No me pegues soy Giordano/No me tomes soy Cinzano/No me mires soy Bolzano
Bolzano, la más italianizada de las ciudades del Tirol se abre a los sentidos como una flor. A pesar de que la influencia italiana es innegable, arquitectónicamente y poblacionalmente esta dominación se constituyó en torno al viejo casco histórico irreductiblemente germánico. Esa fue la estrategia de implante demográfico aplicada por el conquistador: encorsetar al Bolzano austríaco en un cerco de italianidad. Un enorme arco erigido por el fascismo sienta testimonio de aquella patética gesta. Se trata del Monumento a la Victoria. Lictores y columnas romanas, y otros rasgos de la arquitectura fascista -cuyo edificio cumbre es la Estación de Milano Centrale-, elogian la superioridad de los herederos autoproclamados del César en esta leyenda inscripta en el frontispicio: HIC PATRIAE FINES SISTE SIGNA. HINC CETEROS EXCOLVIMVS LINGVA LEGIBVS ARTIBVS, es decir : «Aquí, en la frontera de la patria, establecida por la bandera, educamos desde ahora a la gente en el idioma, el derecho y la cultura». Lo que equivale a decir algo así como : «Aquí se sitúa la frontera entre la civilización y la barbarie vándalo germánica». Aun hoy, casi cien años después de su erección, la existencia de este monumento en la entrada de Bolzano sigue siendo percibida, con razón, por los sud tiroleses de origen germánico como una provocación del invasor italiano.

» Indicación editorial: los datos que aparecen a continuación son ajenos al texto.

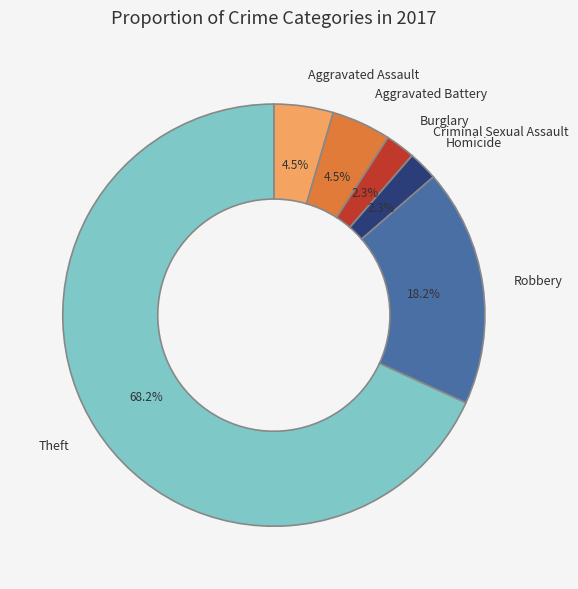

What is the total percentage of Theft and Aggravated Battery?

72.7%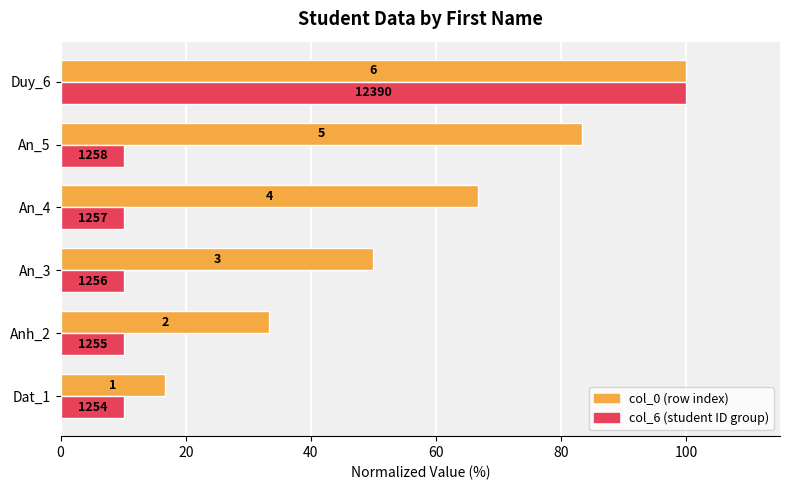

Is it true that col_6 equals 10.1 at An_3?

True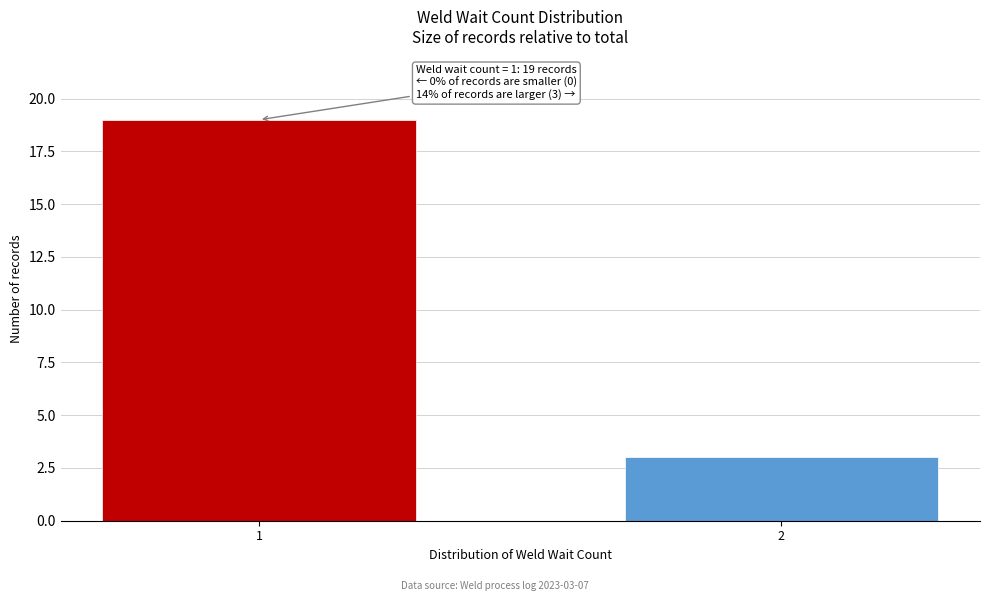

Reading left to right, transcribe all the data shown in this chart.

1=19	2=3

Hasta que un día pudo regresar tranquilo, cuando sintió en el cuerpo que alguien lo llamaba
Llueve sobre Bolzano, es imposible pretender comer algo después de las dos de la tarde: le cierran a uno en la cara. La gente se arremolina sobre las peatonales y el mercado al aire libre, y se entrechoca blandiendo sus paraguas asesinos. El centro histórico, ya fue dicho, es totalmente tirolés en su arquitectura, aunque muchos de esos edificios históricos están ahora habitados por vidrieras donde se exponen artículos de dudoso gusto. Si hay algo que impresiona en este Tirol del Sur, especialmente en Bolzano, son los frescos varias veces centenarios aplicados en las paredes de aquellos edificios, que hacen de esos paisajes urbanos refulgentes museos al aire libre. Todos y cada uno de los que habitan Tirol del Sur son perfectamente bilingües dominando tanto el alemán como el italiano, idioma que pronuncian y manejan mucho mejor que en muchas regiones más al sur de esta Italia. El paisaje se hace más y más austriaco al pasar al costado de los Dolomitas y se va uno perdiendo en dirección a la otra parte austriaca del Tirol, la del Este.
Dejar Tirol del Sur es sufrir en el contraste entre lo hermoso y lo espantoso; una región donde convive la energía repugnante de un pasado vergonzoso con la belleza más sublime y el sosiego más profundo, en una relación dialéctica que hace vivir al caminante una experiencia de inusual intensidad.
“No es bueno que el hombre ande solo”. Litto Nebbia.